20 Ocak 2013 Pazar

Bir varmıış bir yokmuuş..




Elektriklerin sık sık kesilmesinin olağan sayıldığı günlerin çocukluğuma rastgeldiği zamanlardı. Salondaki cam kapaklı vitrinin gözünde duran mumların düzenli olarak yanıp küçüldüğü günlerdi o günler .İki kollu gümüş mumluğun vitrine kaldırılmasına ve oradan bütün salona, tacını çoktan yitirdiği halde pelerinini sırtından çıkarmamakta ısrar eden bir kralın acısınası görüntüsüyle bakmasına da çok vardı daha.

Sık sık elektriklerin kesildiği günlerdi ve evin karanlıktan korktuğu için mum ışığının bulunduğu oturma odasından ayrılmayan, fakat ilkokul öncesinin bendine sığmayıp taşan enerjisiyle düz duvara tırmanan küçük kızının (yani bendenizin) zaptedilmesi gerekmekteydi aynı zamanda.

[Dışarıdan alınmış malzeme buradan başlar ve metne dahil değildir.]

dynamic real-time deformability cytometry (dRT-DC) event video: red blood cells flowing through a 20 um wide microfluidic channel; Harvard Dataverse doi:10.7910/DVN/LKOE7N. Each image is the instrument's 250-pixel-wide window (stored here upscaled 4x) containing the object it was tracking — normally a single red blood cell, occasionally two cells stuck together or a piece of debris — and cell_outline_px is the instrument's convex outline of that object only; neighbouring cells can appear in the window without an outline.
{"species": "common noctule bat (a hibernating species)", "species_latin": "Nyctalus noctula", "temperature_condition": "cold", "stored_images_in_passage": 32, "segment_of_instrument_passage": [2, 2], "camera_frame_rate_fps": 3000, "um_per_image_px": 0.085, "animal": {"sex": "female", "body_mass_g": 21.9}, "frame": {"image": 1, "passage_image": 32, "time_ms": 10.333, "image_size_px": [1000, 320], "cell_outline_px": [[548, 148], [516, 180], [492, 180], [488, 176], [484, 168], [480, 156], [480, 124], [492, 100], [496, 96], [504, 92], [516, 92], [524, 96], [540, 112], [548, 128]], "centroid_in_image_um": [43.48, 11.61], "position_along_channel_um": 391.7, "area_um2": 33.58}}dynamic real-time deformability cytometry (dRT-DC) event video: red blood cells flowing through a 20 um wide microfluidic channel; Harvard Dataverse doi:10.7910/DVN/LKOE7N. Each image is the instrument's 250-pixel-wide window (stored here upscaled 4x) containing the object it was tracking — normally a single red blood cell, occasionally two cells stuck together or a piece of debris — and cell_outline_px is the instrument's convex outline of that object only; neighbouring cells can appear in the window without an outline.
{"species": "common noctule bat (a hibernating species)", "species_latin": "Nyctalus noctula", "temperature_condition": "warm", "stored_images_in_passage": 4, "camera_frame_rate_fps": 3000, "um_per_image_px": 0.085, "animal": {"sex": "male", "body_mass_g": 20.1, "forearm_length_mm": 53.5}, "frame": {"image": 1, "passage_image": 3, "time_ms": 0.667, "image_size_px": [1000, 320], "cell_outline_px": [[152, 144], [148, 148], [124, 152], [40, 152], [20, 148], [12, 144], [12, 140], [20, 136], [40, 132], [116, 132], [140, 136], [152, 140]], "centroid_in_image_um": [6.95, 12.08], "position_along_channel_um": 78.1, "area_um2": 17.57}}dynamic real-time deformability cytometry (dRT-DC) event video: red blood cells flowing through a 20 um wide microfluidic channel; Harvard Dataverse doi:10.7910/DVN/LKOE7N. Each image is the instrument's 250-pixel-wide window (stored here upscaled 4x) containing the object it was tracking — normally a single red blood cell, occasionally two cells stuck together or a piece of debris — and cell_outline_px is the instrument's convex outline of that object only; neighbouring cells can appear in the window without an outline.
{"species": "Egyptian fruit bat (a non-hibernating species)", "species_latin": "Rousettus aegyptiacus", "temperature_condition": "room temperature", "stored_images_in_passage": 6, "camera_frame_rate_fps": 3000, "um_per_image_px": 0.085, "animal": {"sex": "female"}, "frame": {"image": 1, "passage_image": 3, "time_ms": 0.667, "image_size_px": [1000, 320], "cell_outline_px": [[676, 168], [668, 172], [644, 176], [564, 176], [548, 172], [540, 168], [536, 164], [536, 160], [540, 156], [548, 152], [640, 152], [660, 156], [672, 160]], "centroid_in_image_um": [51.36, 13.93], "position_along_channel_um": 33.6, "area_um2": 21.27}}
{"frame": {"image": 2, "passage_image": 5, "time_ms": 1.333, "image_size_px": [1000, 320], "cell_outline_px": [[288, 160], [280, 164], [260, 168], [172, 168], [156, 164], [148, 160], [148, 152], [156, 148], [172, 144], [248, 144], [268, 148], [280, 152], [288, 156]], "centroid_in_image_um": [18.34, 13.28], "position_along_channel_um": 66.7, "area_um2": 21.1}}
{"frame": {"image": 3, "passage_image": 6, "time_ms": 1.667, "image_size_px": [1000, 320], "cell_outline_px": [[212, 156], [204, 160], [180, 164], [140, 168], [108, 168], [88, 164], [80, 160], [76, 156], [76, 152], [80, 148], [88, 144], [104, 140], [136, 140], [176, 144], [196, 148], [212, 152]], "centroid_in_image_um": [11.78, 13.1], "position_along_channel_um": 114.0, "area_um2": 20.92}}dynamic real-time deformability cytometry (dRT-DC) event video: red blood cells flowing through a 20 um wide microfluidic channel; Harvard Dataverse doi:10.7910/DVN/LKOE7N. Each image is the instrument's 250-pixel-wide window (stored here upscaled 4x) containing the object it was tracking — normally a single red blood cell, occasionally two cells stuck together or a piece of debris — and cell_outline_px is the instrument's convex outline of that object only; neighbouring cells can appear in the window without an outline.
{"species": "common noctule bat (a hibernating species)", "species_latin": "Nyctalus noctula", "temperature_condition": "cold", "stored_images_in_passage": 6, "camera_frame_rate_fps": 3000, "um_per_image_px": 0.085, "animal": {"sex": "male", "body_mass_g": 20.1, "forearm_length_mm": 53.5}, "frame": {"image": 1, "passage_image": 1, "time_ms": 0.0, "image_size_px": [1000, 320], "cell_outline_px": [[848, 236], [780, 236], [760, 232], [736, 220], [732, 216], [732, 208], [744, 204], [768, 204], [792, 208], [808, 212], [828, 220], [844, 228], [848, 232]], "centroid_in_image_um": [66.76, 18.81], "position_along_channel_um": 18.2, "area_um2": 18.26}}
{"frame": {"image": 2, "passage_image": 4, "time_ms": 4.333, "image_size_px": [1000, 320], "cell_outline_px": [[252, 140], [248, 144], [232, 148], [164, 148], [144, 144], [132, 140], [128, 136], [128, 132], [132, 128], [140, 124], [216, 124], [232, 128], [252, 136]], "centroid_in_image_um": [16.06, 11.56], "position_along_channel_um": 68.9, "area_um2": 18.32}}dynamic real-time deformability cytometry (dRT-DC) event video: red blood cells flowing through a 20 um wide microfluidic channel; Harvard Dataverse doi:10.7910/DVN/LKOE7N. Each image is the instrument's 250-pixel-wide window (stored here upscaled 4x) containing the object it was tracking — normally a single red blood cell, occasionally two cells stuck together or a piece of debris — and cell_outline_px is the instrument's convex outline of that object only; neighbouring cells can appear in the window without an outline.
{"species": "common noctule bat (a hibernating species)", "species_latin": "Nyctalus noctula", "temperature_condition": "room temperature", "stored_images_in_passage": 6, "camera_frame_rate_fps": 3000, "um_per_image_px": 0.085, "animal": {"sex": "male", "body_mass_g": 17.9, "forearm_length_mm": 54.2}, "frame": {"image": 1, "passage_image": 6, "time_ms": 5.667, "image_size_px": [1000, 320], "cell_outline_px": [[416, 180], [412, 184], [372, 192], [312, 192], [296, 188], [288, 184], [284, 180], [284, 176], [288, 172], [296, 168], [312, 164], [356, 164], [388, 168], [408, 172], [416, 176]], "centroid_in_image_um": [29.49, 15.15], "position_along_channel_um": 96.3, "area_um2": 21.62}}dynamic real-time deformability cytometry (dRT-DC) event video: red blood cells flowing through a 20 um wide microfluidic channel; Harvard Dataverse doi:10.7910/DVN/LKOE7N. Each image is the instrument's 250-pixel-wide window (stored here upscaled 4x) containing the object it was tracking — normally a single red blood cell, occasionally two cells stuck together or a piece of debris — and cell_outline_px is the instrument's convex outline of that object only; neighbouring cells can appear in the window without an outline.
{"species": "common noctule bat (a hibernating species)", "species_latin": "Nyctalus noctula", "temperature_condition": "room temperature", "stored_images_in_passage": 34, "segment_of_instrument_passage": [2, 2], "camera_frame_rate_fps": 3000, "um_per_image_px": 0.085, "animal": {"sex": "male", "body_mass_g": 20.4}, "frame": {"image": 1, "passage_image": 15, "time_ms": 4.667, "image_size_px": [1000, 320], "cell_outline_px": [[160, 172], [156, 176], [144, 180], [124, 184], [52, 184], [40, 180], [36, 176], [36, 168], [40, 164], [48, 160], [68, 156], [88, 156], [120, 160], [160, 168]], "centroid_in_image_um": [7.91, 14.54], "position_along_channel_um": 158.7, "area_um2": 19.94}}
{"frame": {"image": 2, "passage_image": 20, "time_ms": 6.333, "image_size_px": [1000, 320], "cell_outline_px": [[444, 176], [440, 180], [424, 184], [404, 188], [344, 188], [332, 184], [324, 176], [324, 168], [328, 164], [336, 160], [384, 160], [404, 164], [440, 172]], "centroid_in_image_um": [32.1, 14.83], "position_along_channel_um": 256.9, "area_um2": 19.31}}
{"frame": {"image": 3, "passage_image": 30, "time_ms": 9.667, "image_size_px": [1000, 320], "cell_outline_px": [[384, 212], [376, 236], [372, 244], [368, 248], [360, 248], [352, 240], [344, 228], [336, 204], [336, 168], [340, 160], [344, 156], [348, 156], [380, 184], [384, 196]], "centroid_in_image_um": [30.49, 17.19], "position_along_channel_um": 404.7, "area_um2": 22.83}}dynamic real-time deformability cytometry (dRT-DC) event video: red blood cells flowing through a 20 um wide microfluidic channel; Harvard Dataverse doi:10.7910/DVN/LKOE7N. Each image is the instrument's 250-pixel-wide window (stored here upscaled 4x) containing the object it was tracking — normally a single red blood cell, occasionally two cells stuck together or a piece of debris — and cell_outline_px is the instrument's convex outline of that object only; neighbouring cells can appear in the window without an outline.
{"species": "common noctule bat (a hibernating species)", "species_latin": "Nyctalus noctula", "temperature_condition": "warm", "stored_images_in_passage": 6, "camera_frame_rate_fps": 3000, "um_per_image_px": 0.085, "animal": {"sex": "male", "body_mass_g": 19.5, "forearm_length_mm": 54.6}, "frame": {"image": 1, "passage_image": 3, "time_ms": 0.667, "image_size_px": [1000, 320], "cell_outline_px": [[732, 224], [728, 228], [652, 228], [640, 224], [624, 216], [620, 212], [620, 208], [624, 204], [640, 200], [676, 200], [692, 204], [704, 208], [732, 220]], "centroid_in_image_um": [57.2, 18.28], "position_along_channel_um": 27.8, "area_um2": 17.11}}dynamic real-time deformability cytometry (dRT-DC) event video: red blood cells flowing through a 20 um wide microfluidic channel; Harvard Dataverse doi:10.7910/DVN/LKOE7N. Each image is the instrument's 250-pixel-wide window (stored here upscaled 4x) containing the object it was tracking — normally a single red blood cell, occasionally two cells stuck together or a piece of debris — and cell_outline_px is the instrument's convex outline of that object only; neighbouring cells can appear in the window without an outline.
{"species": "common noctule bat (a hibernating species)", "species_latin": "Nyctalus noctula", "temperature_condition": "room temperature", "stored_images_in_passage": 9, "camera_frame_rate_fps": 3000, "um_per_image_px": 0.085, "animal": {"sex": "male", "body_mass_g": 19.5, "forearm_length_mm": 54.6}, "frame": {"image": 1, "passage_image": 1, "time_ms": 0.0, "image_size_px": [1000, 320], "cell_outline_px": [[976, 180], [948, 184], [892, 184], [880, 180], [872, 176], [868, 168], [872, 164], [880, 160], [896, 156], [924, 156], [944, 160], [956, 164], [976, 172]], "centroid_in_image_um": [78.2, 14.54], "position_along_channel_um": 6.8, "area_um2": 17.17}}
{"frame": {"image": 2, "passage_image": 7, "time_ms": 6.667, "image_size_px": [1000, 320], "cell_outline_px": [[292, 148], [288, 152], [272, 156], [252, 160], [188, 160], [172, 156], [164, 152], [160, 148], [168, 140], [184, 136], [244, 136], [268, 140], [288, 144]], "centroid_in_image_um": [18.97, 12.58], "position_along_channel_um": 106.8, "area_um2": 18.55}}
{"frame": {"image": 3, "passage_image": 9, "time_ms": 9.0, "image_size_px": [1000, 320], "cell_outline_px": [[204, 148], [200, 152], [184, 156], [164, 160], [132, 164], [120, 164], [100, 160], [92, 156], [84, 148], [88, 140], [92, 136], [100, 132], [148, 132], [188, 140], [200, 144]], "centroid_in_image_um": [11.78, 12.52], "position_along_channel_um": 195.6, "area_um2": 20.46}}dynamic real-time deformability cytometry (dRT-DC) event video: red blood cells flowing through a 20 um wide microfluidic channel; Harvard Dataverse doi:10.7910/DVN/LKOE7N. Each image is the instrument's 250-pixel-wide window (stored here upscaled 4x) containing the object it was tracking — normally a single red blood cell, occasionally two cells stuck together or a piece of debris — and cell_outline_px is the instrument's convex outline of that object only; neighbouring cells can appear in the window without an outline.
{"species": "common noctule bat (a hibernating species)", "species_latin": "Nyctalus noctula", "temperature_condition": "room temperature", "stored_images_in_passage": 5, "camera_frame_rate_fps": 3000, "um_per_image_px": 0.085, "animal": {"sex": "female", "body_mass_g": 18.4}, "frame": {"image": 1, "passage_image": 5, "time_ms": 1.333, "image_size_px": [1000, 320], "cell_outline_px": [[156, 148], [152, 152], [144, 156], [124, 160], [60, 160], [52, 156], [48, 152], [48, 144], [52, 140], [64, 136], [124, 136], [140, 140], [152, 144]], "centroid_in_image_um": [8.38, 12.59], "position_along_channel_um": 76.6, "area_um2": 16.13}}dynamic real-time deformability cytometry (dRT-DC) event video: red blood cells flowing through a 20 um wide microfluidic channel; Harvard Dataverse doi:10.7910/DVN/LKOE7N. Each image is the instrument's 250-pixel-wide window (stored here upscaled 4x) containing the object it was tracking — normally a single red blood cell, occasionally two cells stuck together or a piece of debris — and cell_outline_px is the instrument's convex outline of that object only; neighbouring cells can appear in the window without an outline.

 Evin bu en küçüğünün dahil olmak için her an çabalayıp durduğu halde bir türlü kabul edilemediği ‘Büyükler Kulübü' vardı. Kulüp, bir üyesini bu zaptetme görevini yerine getirmek için görevlendirmekteydi . Her üye kendi zevkini oyun adı altında rahat rahat kakalasın diye.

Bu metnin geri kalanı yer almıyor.